EXERCISE OBJECTIVE -> Starting at the first line of the data, print each line verbatim up to and including the line bearing "ring tip: (127, 65)", omitting pictures.

** Opening RECORDS FOR THIS TASK block **

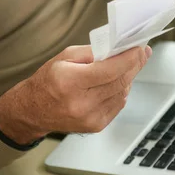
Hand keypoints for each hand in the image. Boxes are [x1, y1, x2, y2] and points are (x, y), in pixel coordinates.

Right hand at [0, 45, 151, 144]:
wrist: (33, 110)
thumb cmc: (48, 80)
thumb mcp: (65, 57)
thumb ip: (93, 52)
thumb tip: (118, 49)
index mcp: (70, 82)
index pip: (109, 70)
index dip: (129, 58)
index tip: (140, 48)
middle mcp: (81, 103)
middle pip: (119, 81)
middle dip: (134, 65)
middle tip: (141, 53)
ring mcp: (90, 118)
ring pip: (122, 93)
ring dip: (128, 77)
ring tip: (127, 65)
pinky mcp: (96, 126)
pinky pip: (118, 104)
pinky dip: (121, 91)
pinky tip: (115, 82)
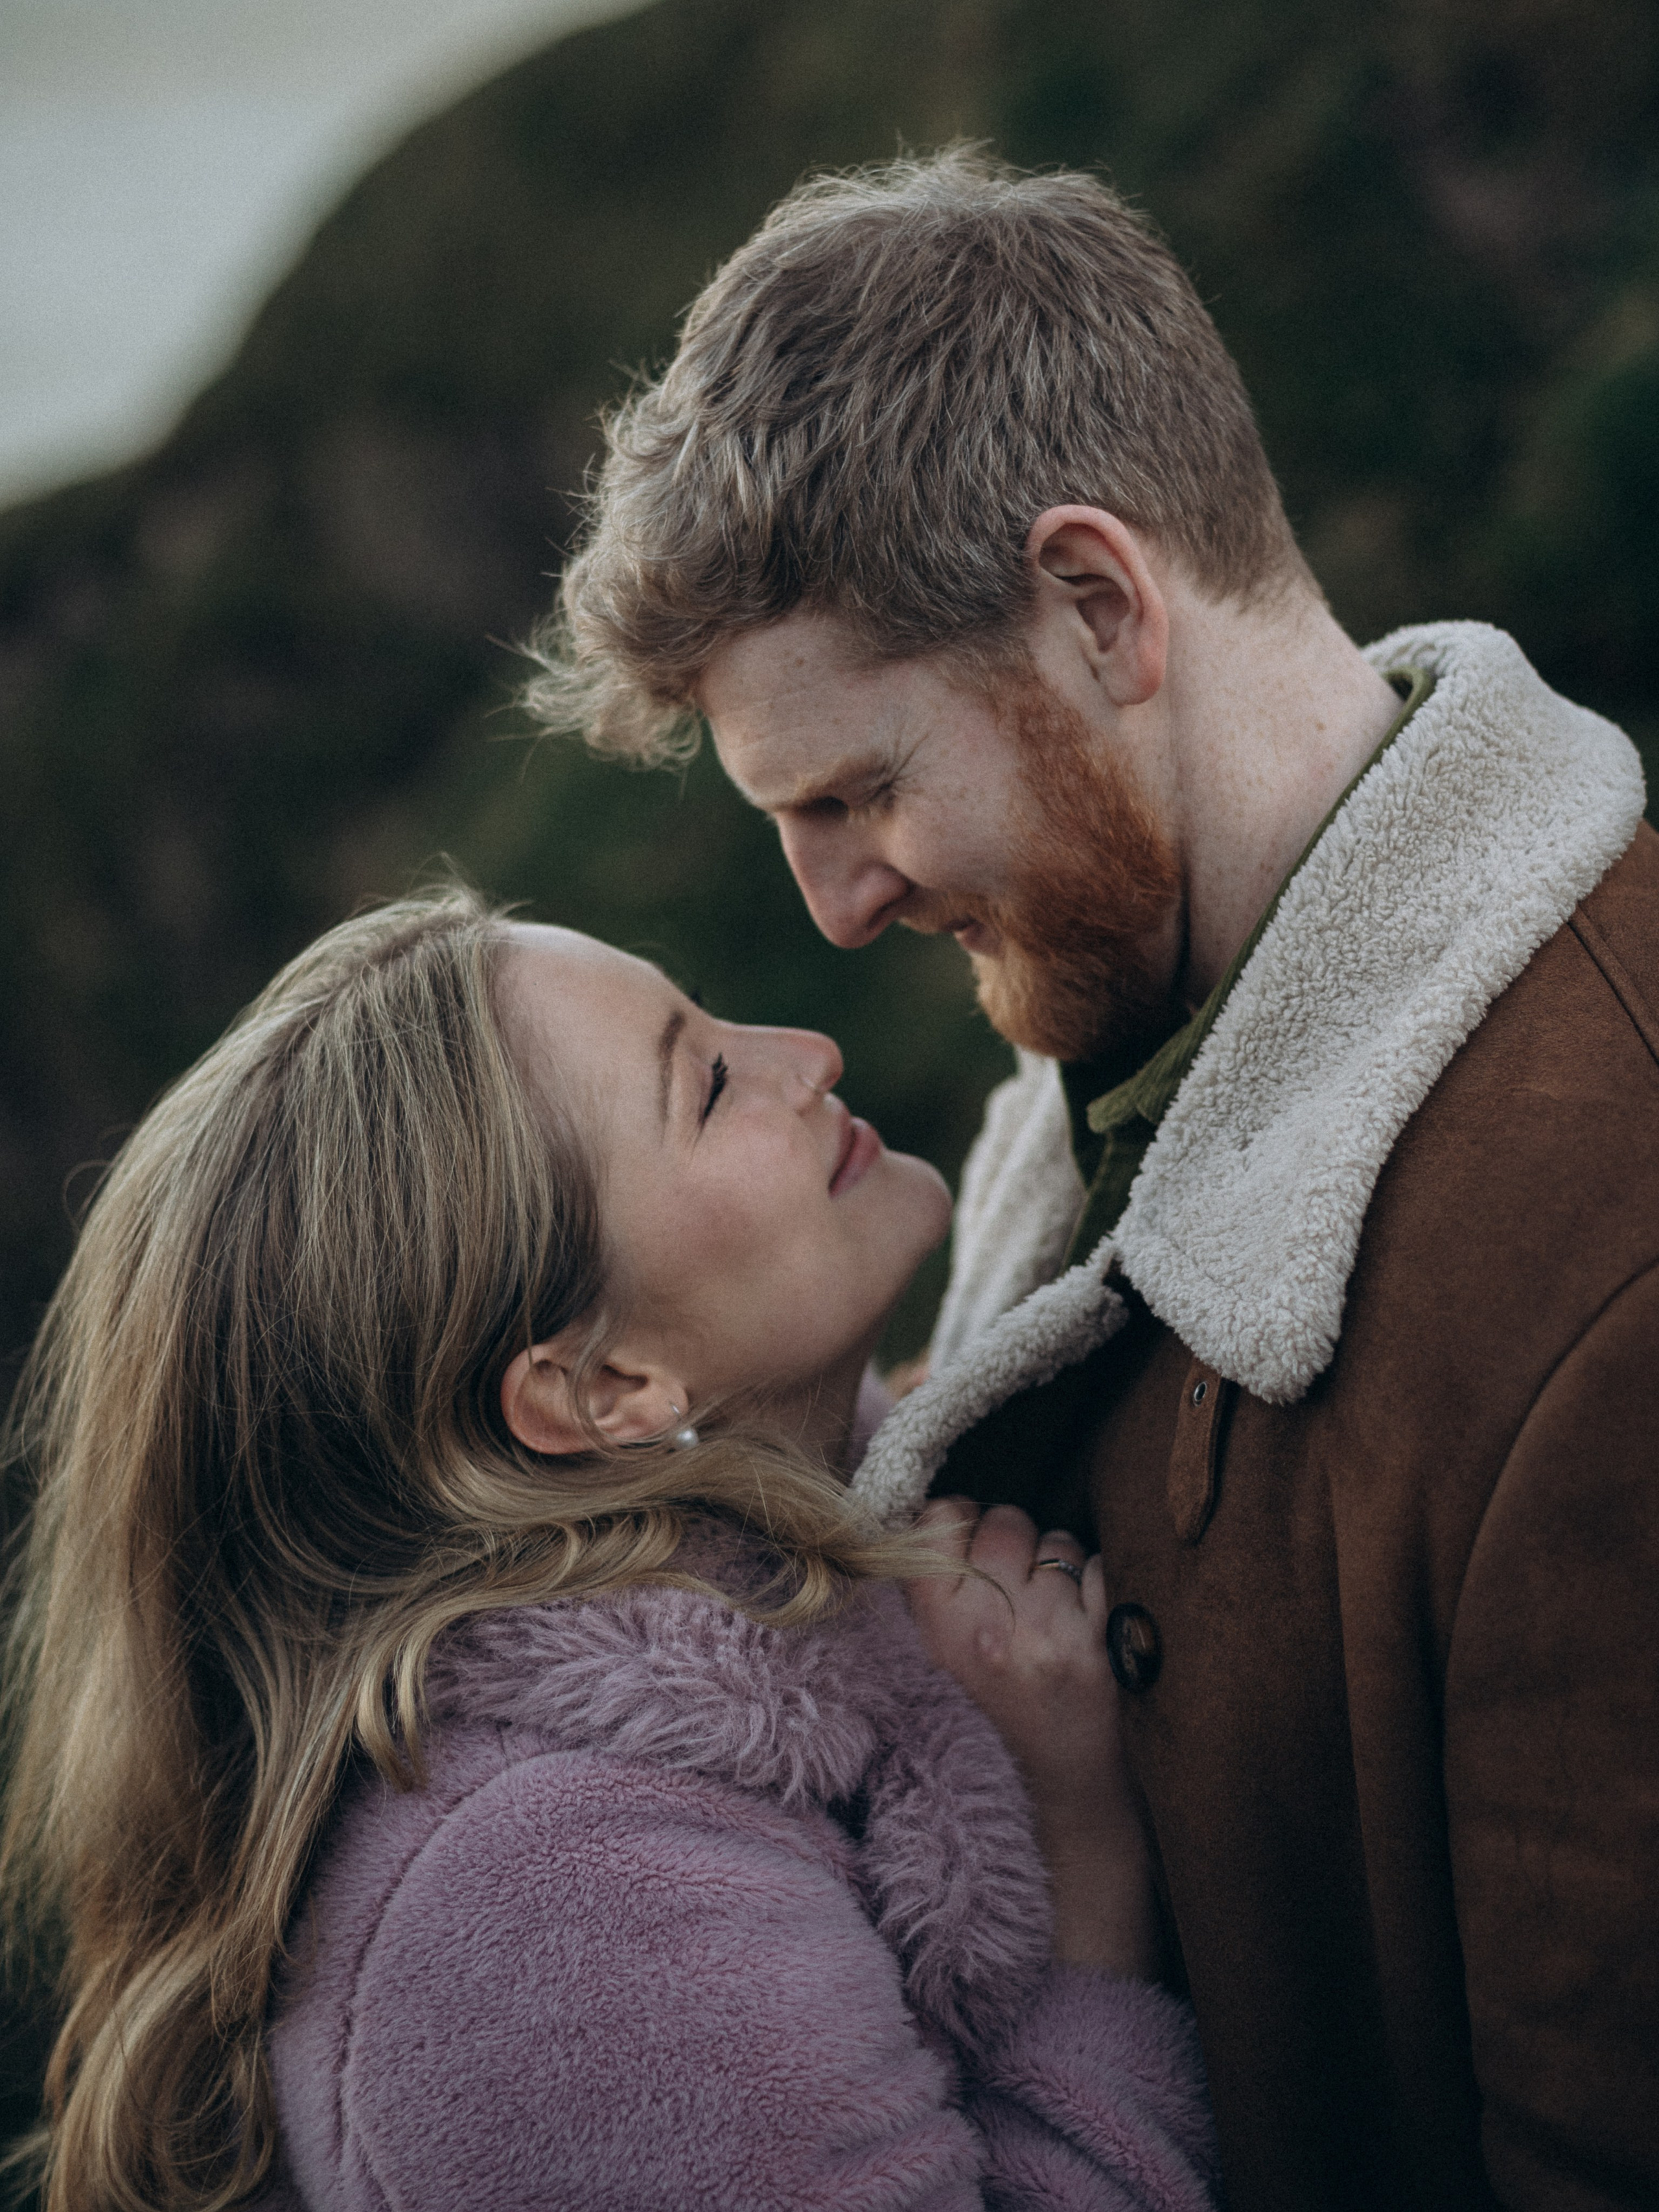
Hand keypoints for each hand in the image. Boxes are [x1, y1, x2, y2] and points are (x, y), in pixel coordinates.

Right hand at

** Closing RECORDS FOR THIS TASK block **

EXERCISE RESULT ->
Hand keypoints for each hand in the image. Boxes are [x1, y1, x2, y2] and points are (x, y), in pixel coordinates.

Right hand at [0, 45, 151, 144]:
wrist: (33, 110)
thumb cmc: (48, 80)
thumb mcp: (65, 57)
thumb ip: (93, 52)
thumb tip: (118, 49)
index mcp: (70, 82)
index pip: (109, 70)
index dip: (129, 58)
index tip: (140, 48)
middle mcp: (81, 103)
middle pip: (119, 81)
middle dip: (134, 65)
middle tip: (141, 53)
ring mcp: (90, 118)
ring pip: (122, 93)
ring dip: (128, 77)
ring tip: (127, 65)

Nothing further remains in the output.